── Verilen Metin ──
İşte Yuvarlakçay için yapılmaya çalışılan şey de bu bölgeye baraj yapılmasını engellemek ve bölgeyi korumak. Bu sebeple nöbet tutuyor adamlar. Evet, ciddi ciddi nöbet tutuyorlarmış. Kar kış demeden… Binlerce yılda oluşmuş doğanın ciğeri üç kuruş etmez birilerince birkaç yılda mahvetmesine ne hakkı olduğunu anlayamıyorlar bizim gibi. Böylelikle de bölge için ellerinden geleni yapıyorlar. Hatta öyle ki bu yazıyı Meren‘de görüp yazmaya karar verdiğim 7 Nisan 2010 günü (dün) olan bir gelişme ile ilgili bölgede santral kurma kararının yürütmesi durdurulmuş. Yani santral yapım kararı şu an için durdurulmuş oldu. Artık gerekli merciler durumu inceleyip ne olacağına karar verecek ve ya santral hayalleri başka bir bölgeye kayacak, ya da santral yerine dikilecek. Tabi bu durumda daha pek çok engelle karşılaşacağı muhtemeldir. Bölgeyi savunanları durduramayacaklardır.

Amacım işte sizi böyle bir şeyler olduğundan haberdar etmekti. Aslında TV’den vs. uzak olduğumdan benim de pek bir şeyden haberim olmuyor ama, elime geleni değerlendiriyorum işte. 🙂

Yuvarlakçay’ı korumak için Yuvarlakçayı Koruma Platformu adında bir platform çalışma yürütüyor, linke tıklayıp lütfen bir inceleyiniz. Bir de konuyla ilgili Yuvarlakçay Hes Nöbeti adlı blogu da takip edebilirsiniz. Ben sadece genel bir şeyler yazdım ama bu iki bağlantıdan çok daha fazla bilgi alabilirsiniz.

Ayrıca konuyla ilgili tepkinizi göstermek için de şuradaki imza kampanyasını imzalayarak siz de bir aktivite yapmış olursunuz. İmza sayfasından sonra bağış isteyen bir sayfa çıkıyor ama bizim buna aldırmamız şart değil. Burada geri gidebilir ya da sekmeyi kapatabiliriz. Şu an yürütme durdurulmuş olsa da daha ileride neler olacağını bilemeyiz, tekrar devreye girebilir bir şeyler ile. Bu sebeple ne kadar imza o kadar birilerine az köfte… 🙂 İmza için sayfadaki ilk kutucuğa isim, ikincisine e-posta adresi ve üçüncüsüne de isteğe bağlı bir yorum girmek gerekli. Benim girdiğim yorum aşağıdadır, isteyen kopyalayıp gönderebilir.
───
── Kayıtlı Veriler ──
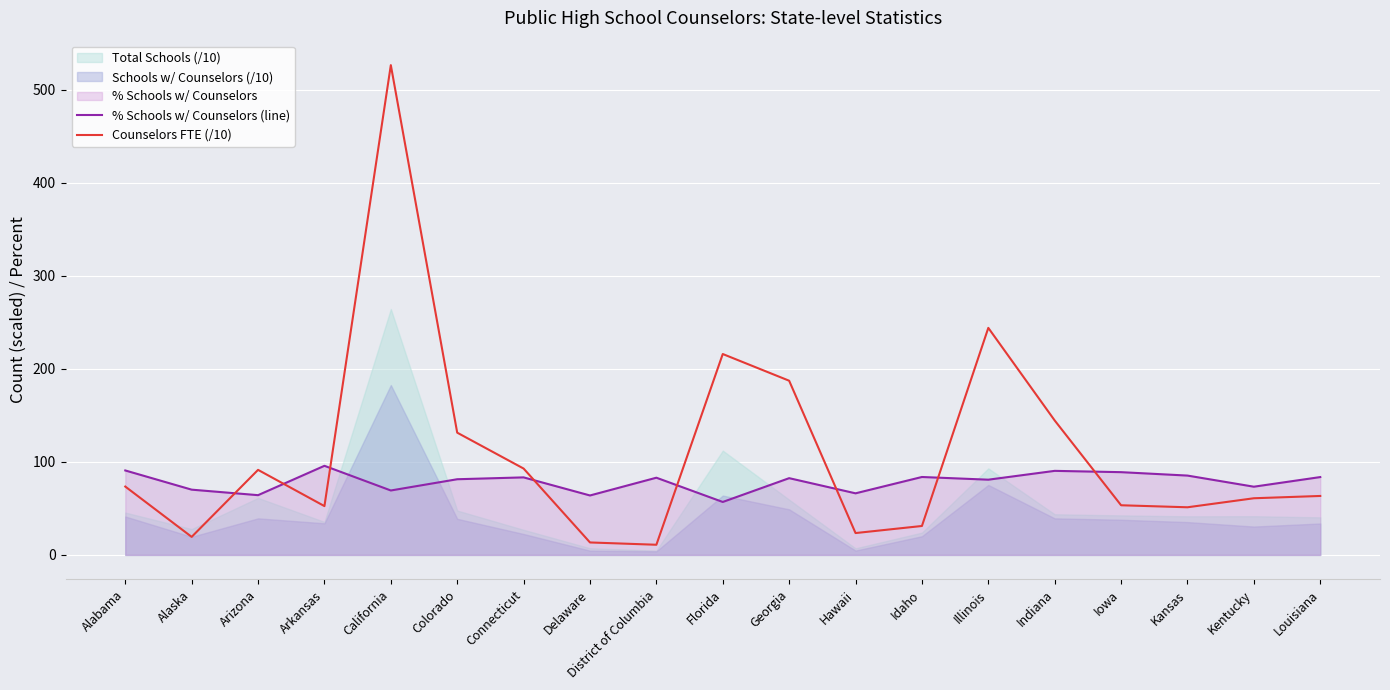

What value does the % Schools w/ Counselors (line) series have at Louisiana?

83.7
───
**Alıştırma Amacı:** Yuvarlakçay hakkındaki metni "Yuvarlakçay’ı korumak için" sözlerinin geçtiği yerden başlayarak "fazla bilgi alabilirsiniz." sözlerinden sonra durana kadar aynen yazıya geçirin.

**Beklenen Cevap:**
Yuvarlakçay’ı korumak için Yuvarlakçayı Koruma Platformu adında bir platform çalışma yürütüyor, linke tıklayıp lütfen bir inceleyiniz. Bir de konuyla ilgili Yuvarlakçay Hes Nöbeti adlı blogu da takip edebilirsiniz. Ben sadece genel bir şeyler yazdım ama bu iki bağlantıdan çok daha fazla bilgi alabilirsiniz.